Egyptian State Lawsuits Authority

Agency overview
- Formed: 1875
- Jurisdiction: Ministry of Justice, Arab Republic of Egypt
- Agency executive: Councilor Hussein Abdo Khalil;
- Parent department: Public Administration Sector Gameat Al Dewal Al Arabeya Street, Mohandessin, Giza
- Website: Official website of State Lawsuits Authority

= Egyptian State Lawsuits Authority =

The Egyptian State Lawsuits Authority is an Egyptian judicial institution. It was established in 1874 prior to the establishment of the Egyptian national courts in 1883. It represents the interests of the state in a variety of areas before national and international courts and arbitral tribunals. The Egyptian State Lawsuits Authority is legally mandated to proceed to plead on behalf of the state without needing the state's request or permission. Its stated aim is to defend public funds and the interests of the Egyptian people.

==Structure==
The Egyptian State Lawsuits Authority is divided into several departments, each of which is competent to represent the state before a specified kind of court with respect to jurisdiction. All the departments are headed by their respective vice presidents, although the Department of Foreign Disputes is always headed by the president of the Authority.

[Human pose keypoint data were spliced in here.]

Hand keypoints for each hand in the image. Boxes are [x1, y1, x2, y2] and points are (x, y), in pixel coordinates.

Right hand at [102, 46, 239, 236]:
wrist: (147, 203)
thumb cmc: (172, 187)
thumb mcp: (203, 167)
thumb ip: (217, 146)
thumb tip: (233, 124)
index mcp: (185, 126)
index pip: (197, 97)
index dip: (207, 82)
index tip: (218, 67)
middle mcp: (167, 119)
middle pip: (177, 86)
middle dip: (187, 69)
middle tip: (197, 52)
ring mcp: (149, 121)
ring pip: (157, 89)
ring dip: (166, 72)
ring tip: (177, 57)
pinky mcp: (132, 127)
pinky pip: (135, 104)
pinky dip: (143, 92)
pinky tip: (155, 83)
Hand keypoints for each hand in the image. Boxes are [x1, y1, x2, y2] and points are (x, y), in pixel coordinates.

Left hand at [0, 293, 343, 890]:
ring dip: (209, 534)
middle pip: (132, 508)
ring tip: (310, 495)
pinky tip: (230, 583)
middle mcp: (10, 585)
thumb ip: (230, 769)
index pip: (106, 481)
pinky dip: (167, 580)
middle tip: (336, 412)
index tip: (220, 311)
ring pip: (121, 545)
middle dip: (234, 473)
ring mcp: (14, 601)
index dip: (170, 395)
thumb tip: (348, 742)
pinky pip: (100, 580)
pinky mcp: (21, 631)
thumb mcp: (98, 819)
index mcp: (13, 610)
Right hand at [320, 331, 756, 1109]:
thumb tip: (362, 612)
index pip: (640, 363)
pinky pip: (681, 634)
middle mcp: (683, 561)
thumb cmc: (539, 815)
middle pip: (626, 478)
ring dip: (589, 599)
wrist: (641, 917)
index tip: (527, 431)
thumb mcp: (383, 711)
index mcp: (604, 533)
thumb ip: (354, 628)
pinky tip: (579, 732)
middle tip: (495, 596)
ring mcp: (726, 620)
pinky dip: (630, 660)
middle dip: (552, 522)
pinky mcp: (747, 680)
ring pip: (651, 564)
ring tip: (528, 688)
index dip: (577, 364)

==Department of Foreign Disputes==
The members of the Department of Foreign Disputes are in charge of representing the Arab Republic of Egypt before the International Court of Justice (ICJ), International Centre for Settlement of Investment Disputes (ICSID), Cairo Regional Centre for International Commercial Arbitration (CRCICA), International Chamber of Commerce in Paris (ICC) and any other international arbitral or judicial panel for the settlement of International Disputes where Egypt is a party thereto. The current State Solicitor Asser Harb is primarily known for his eminent international legal practice within the Department of Foreign Disputes.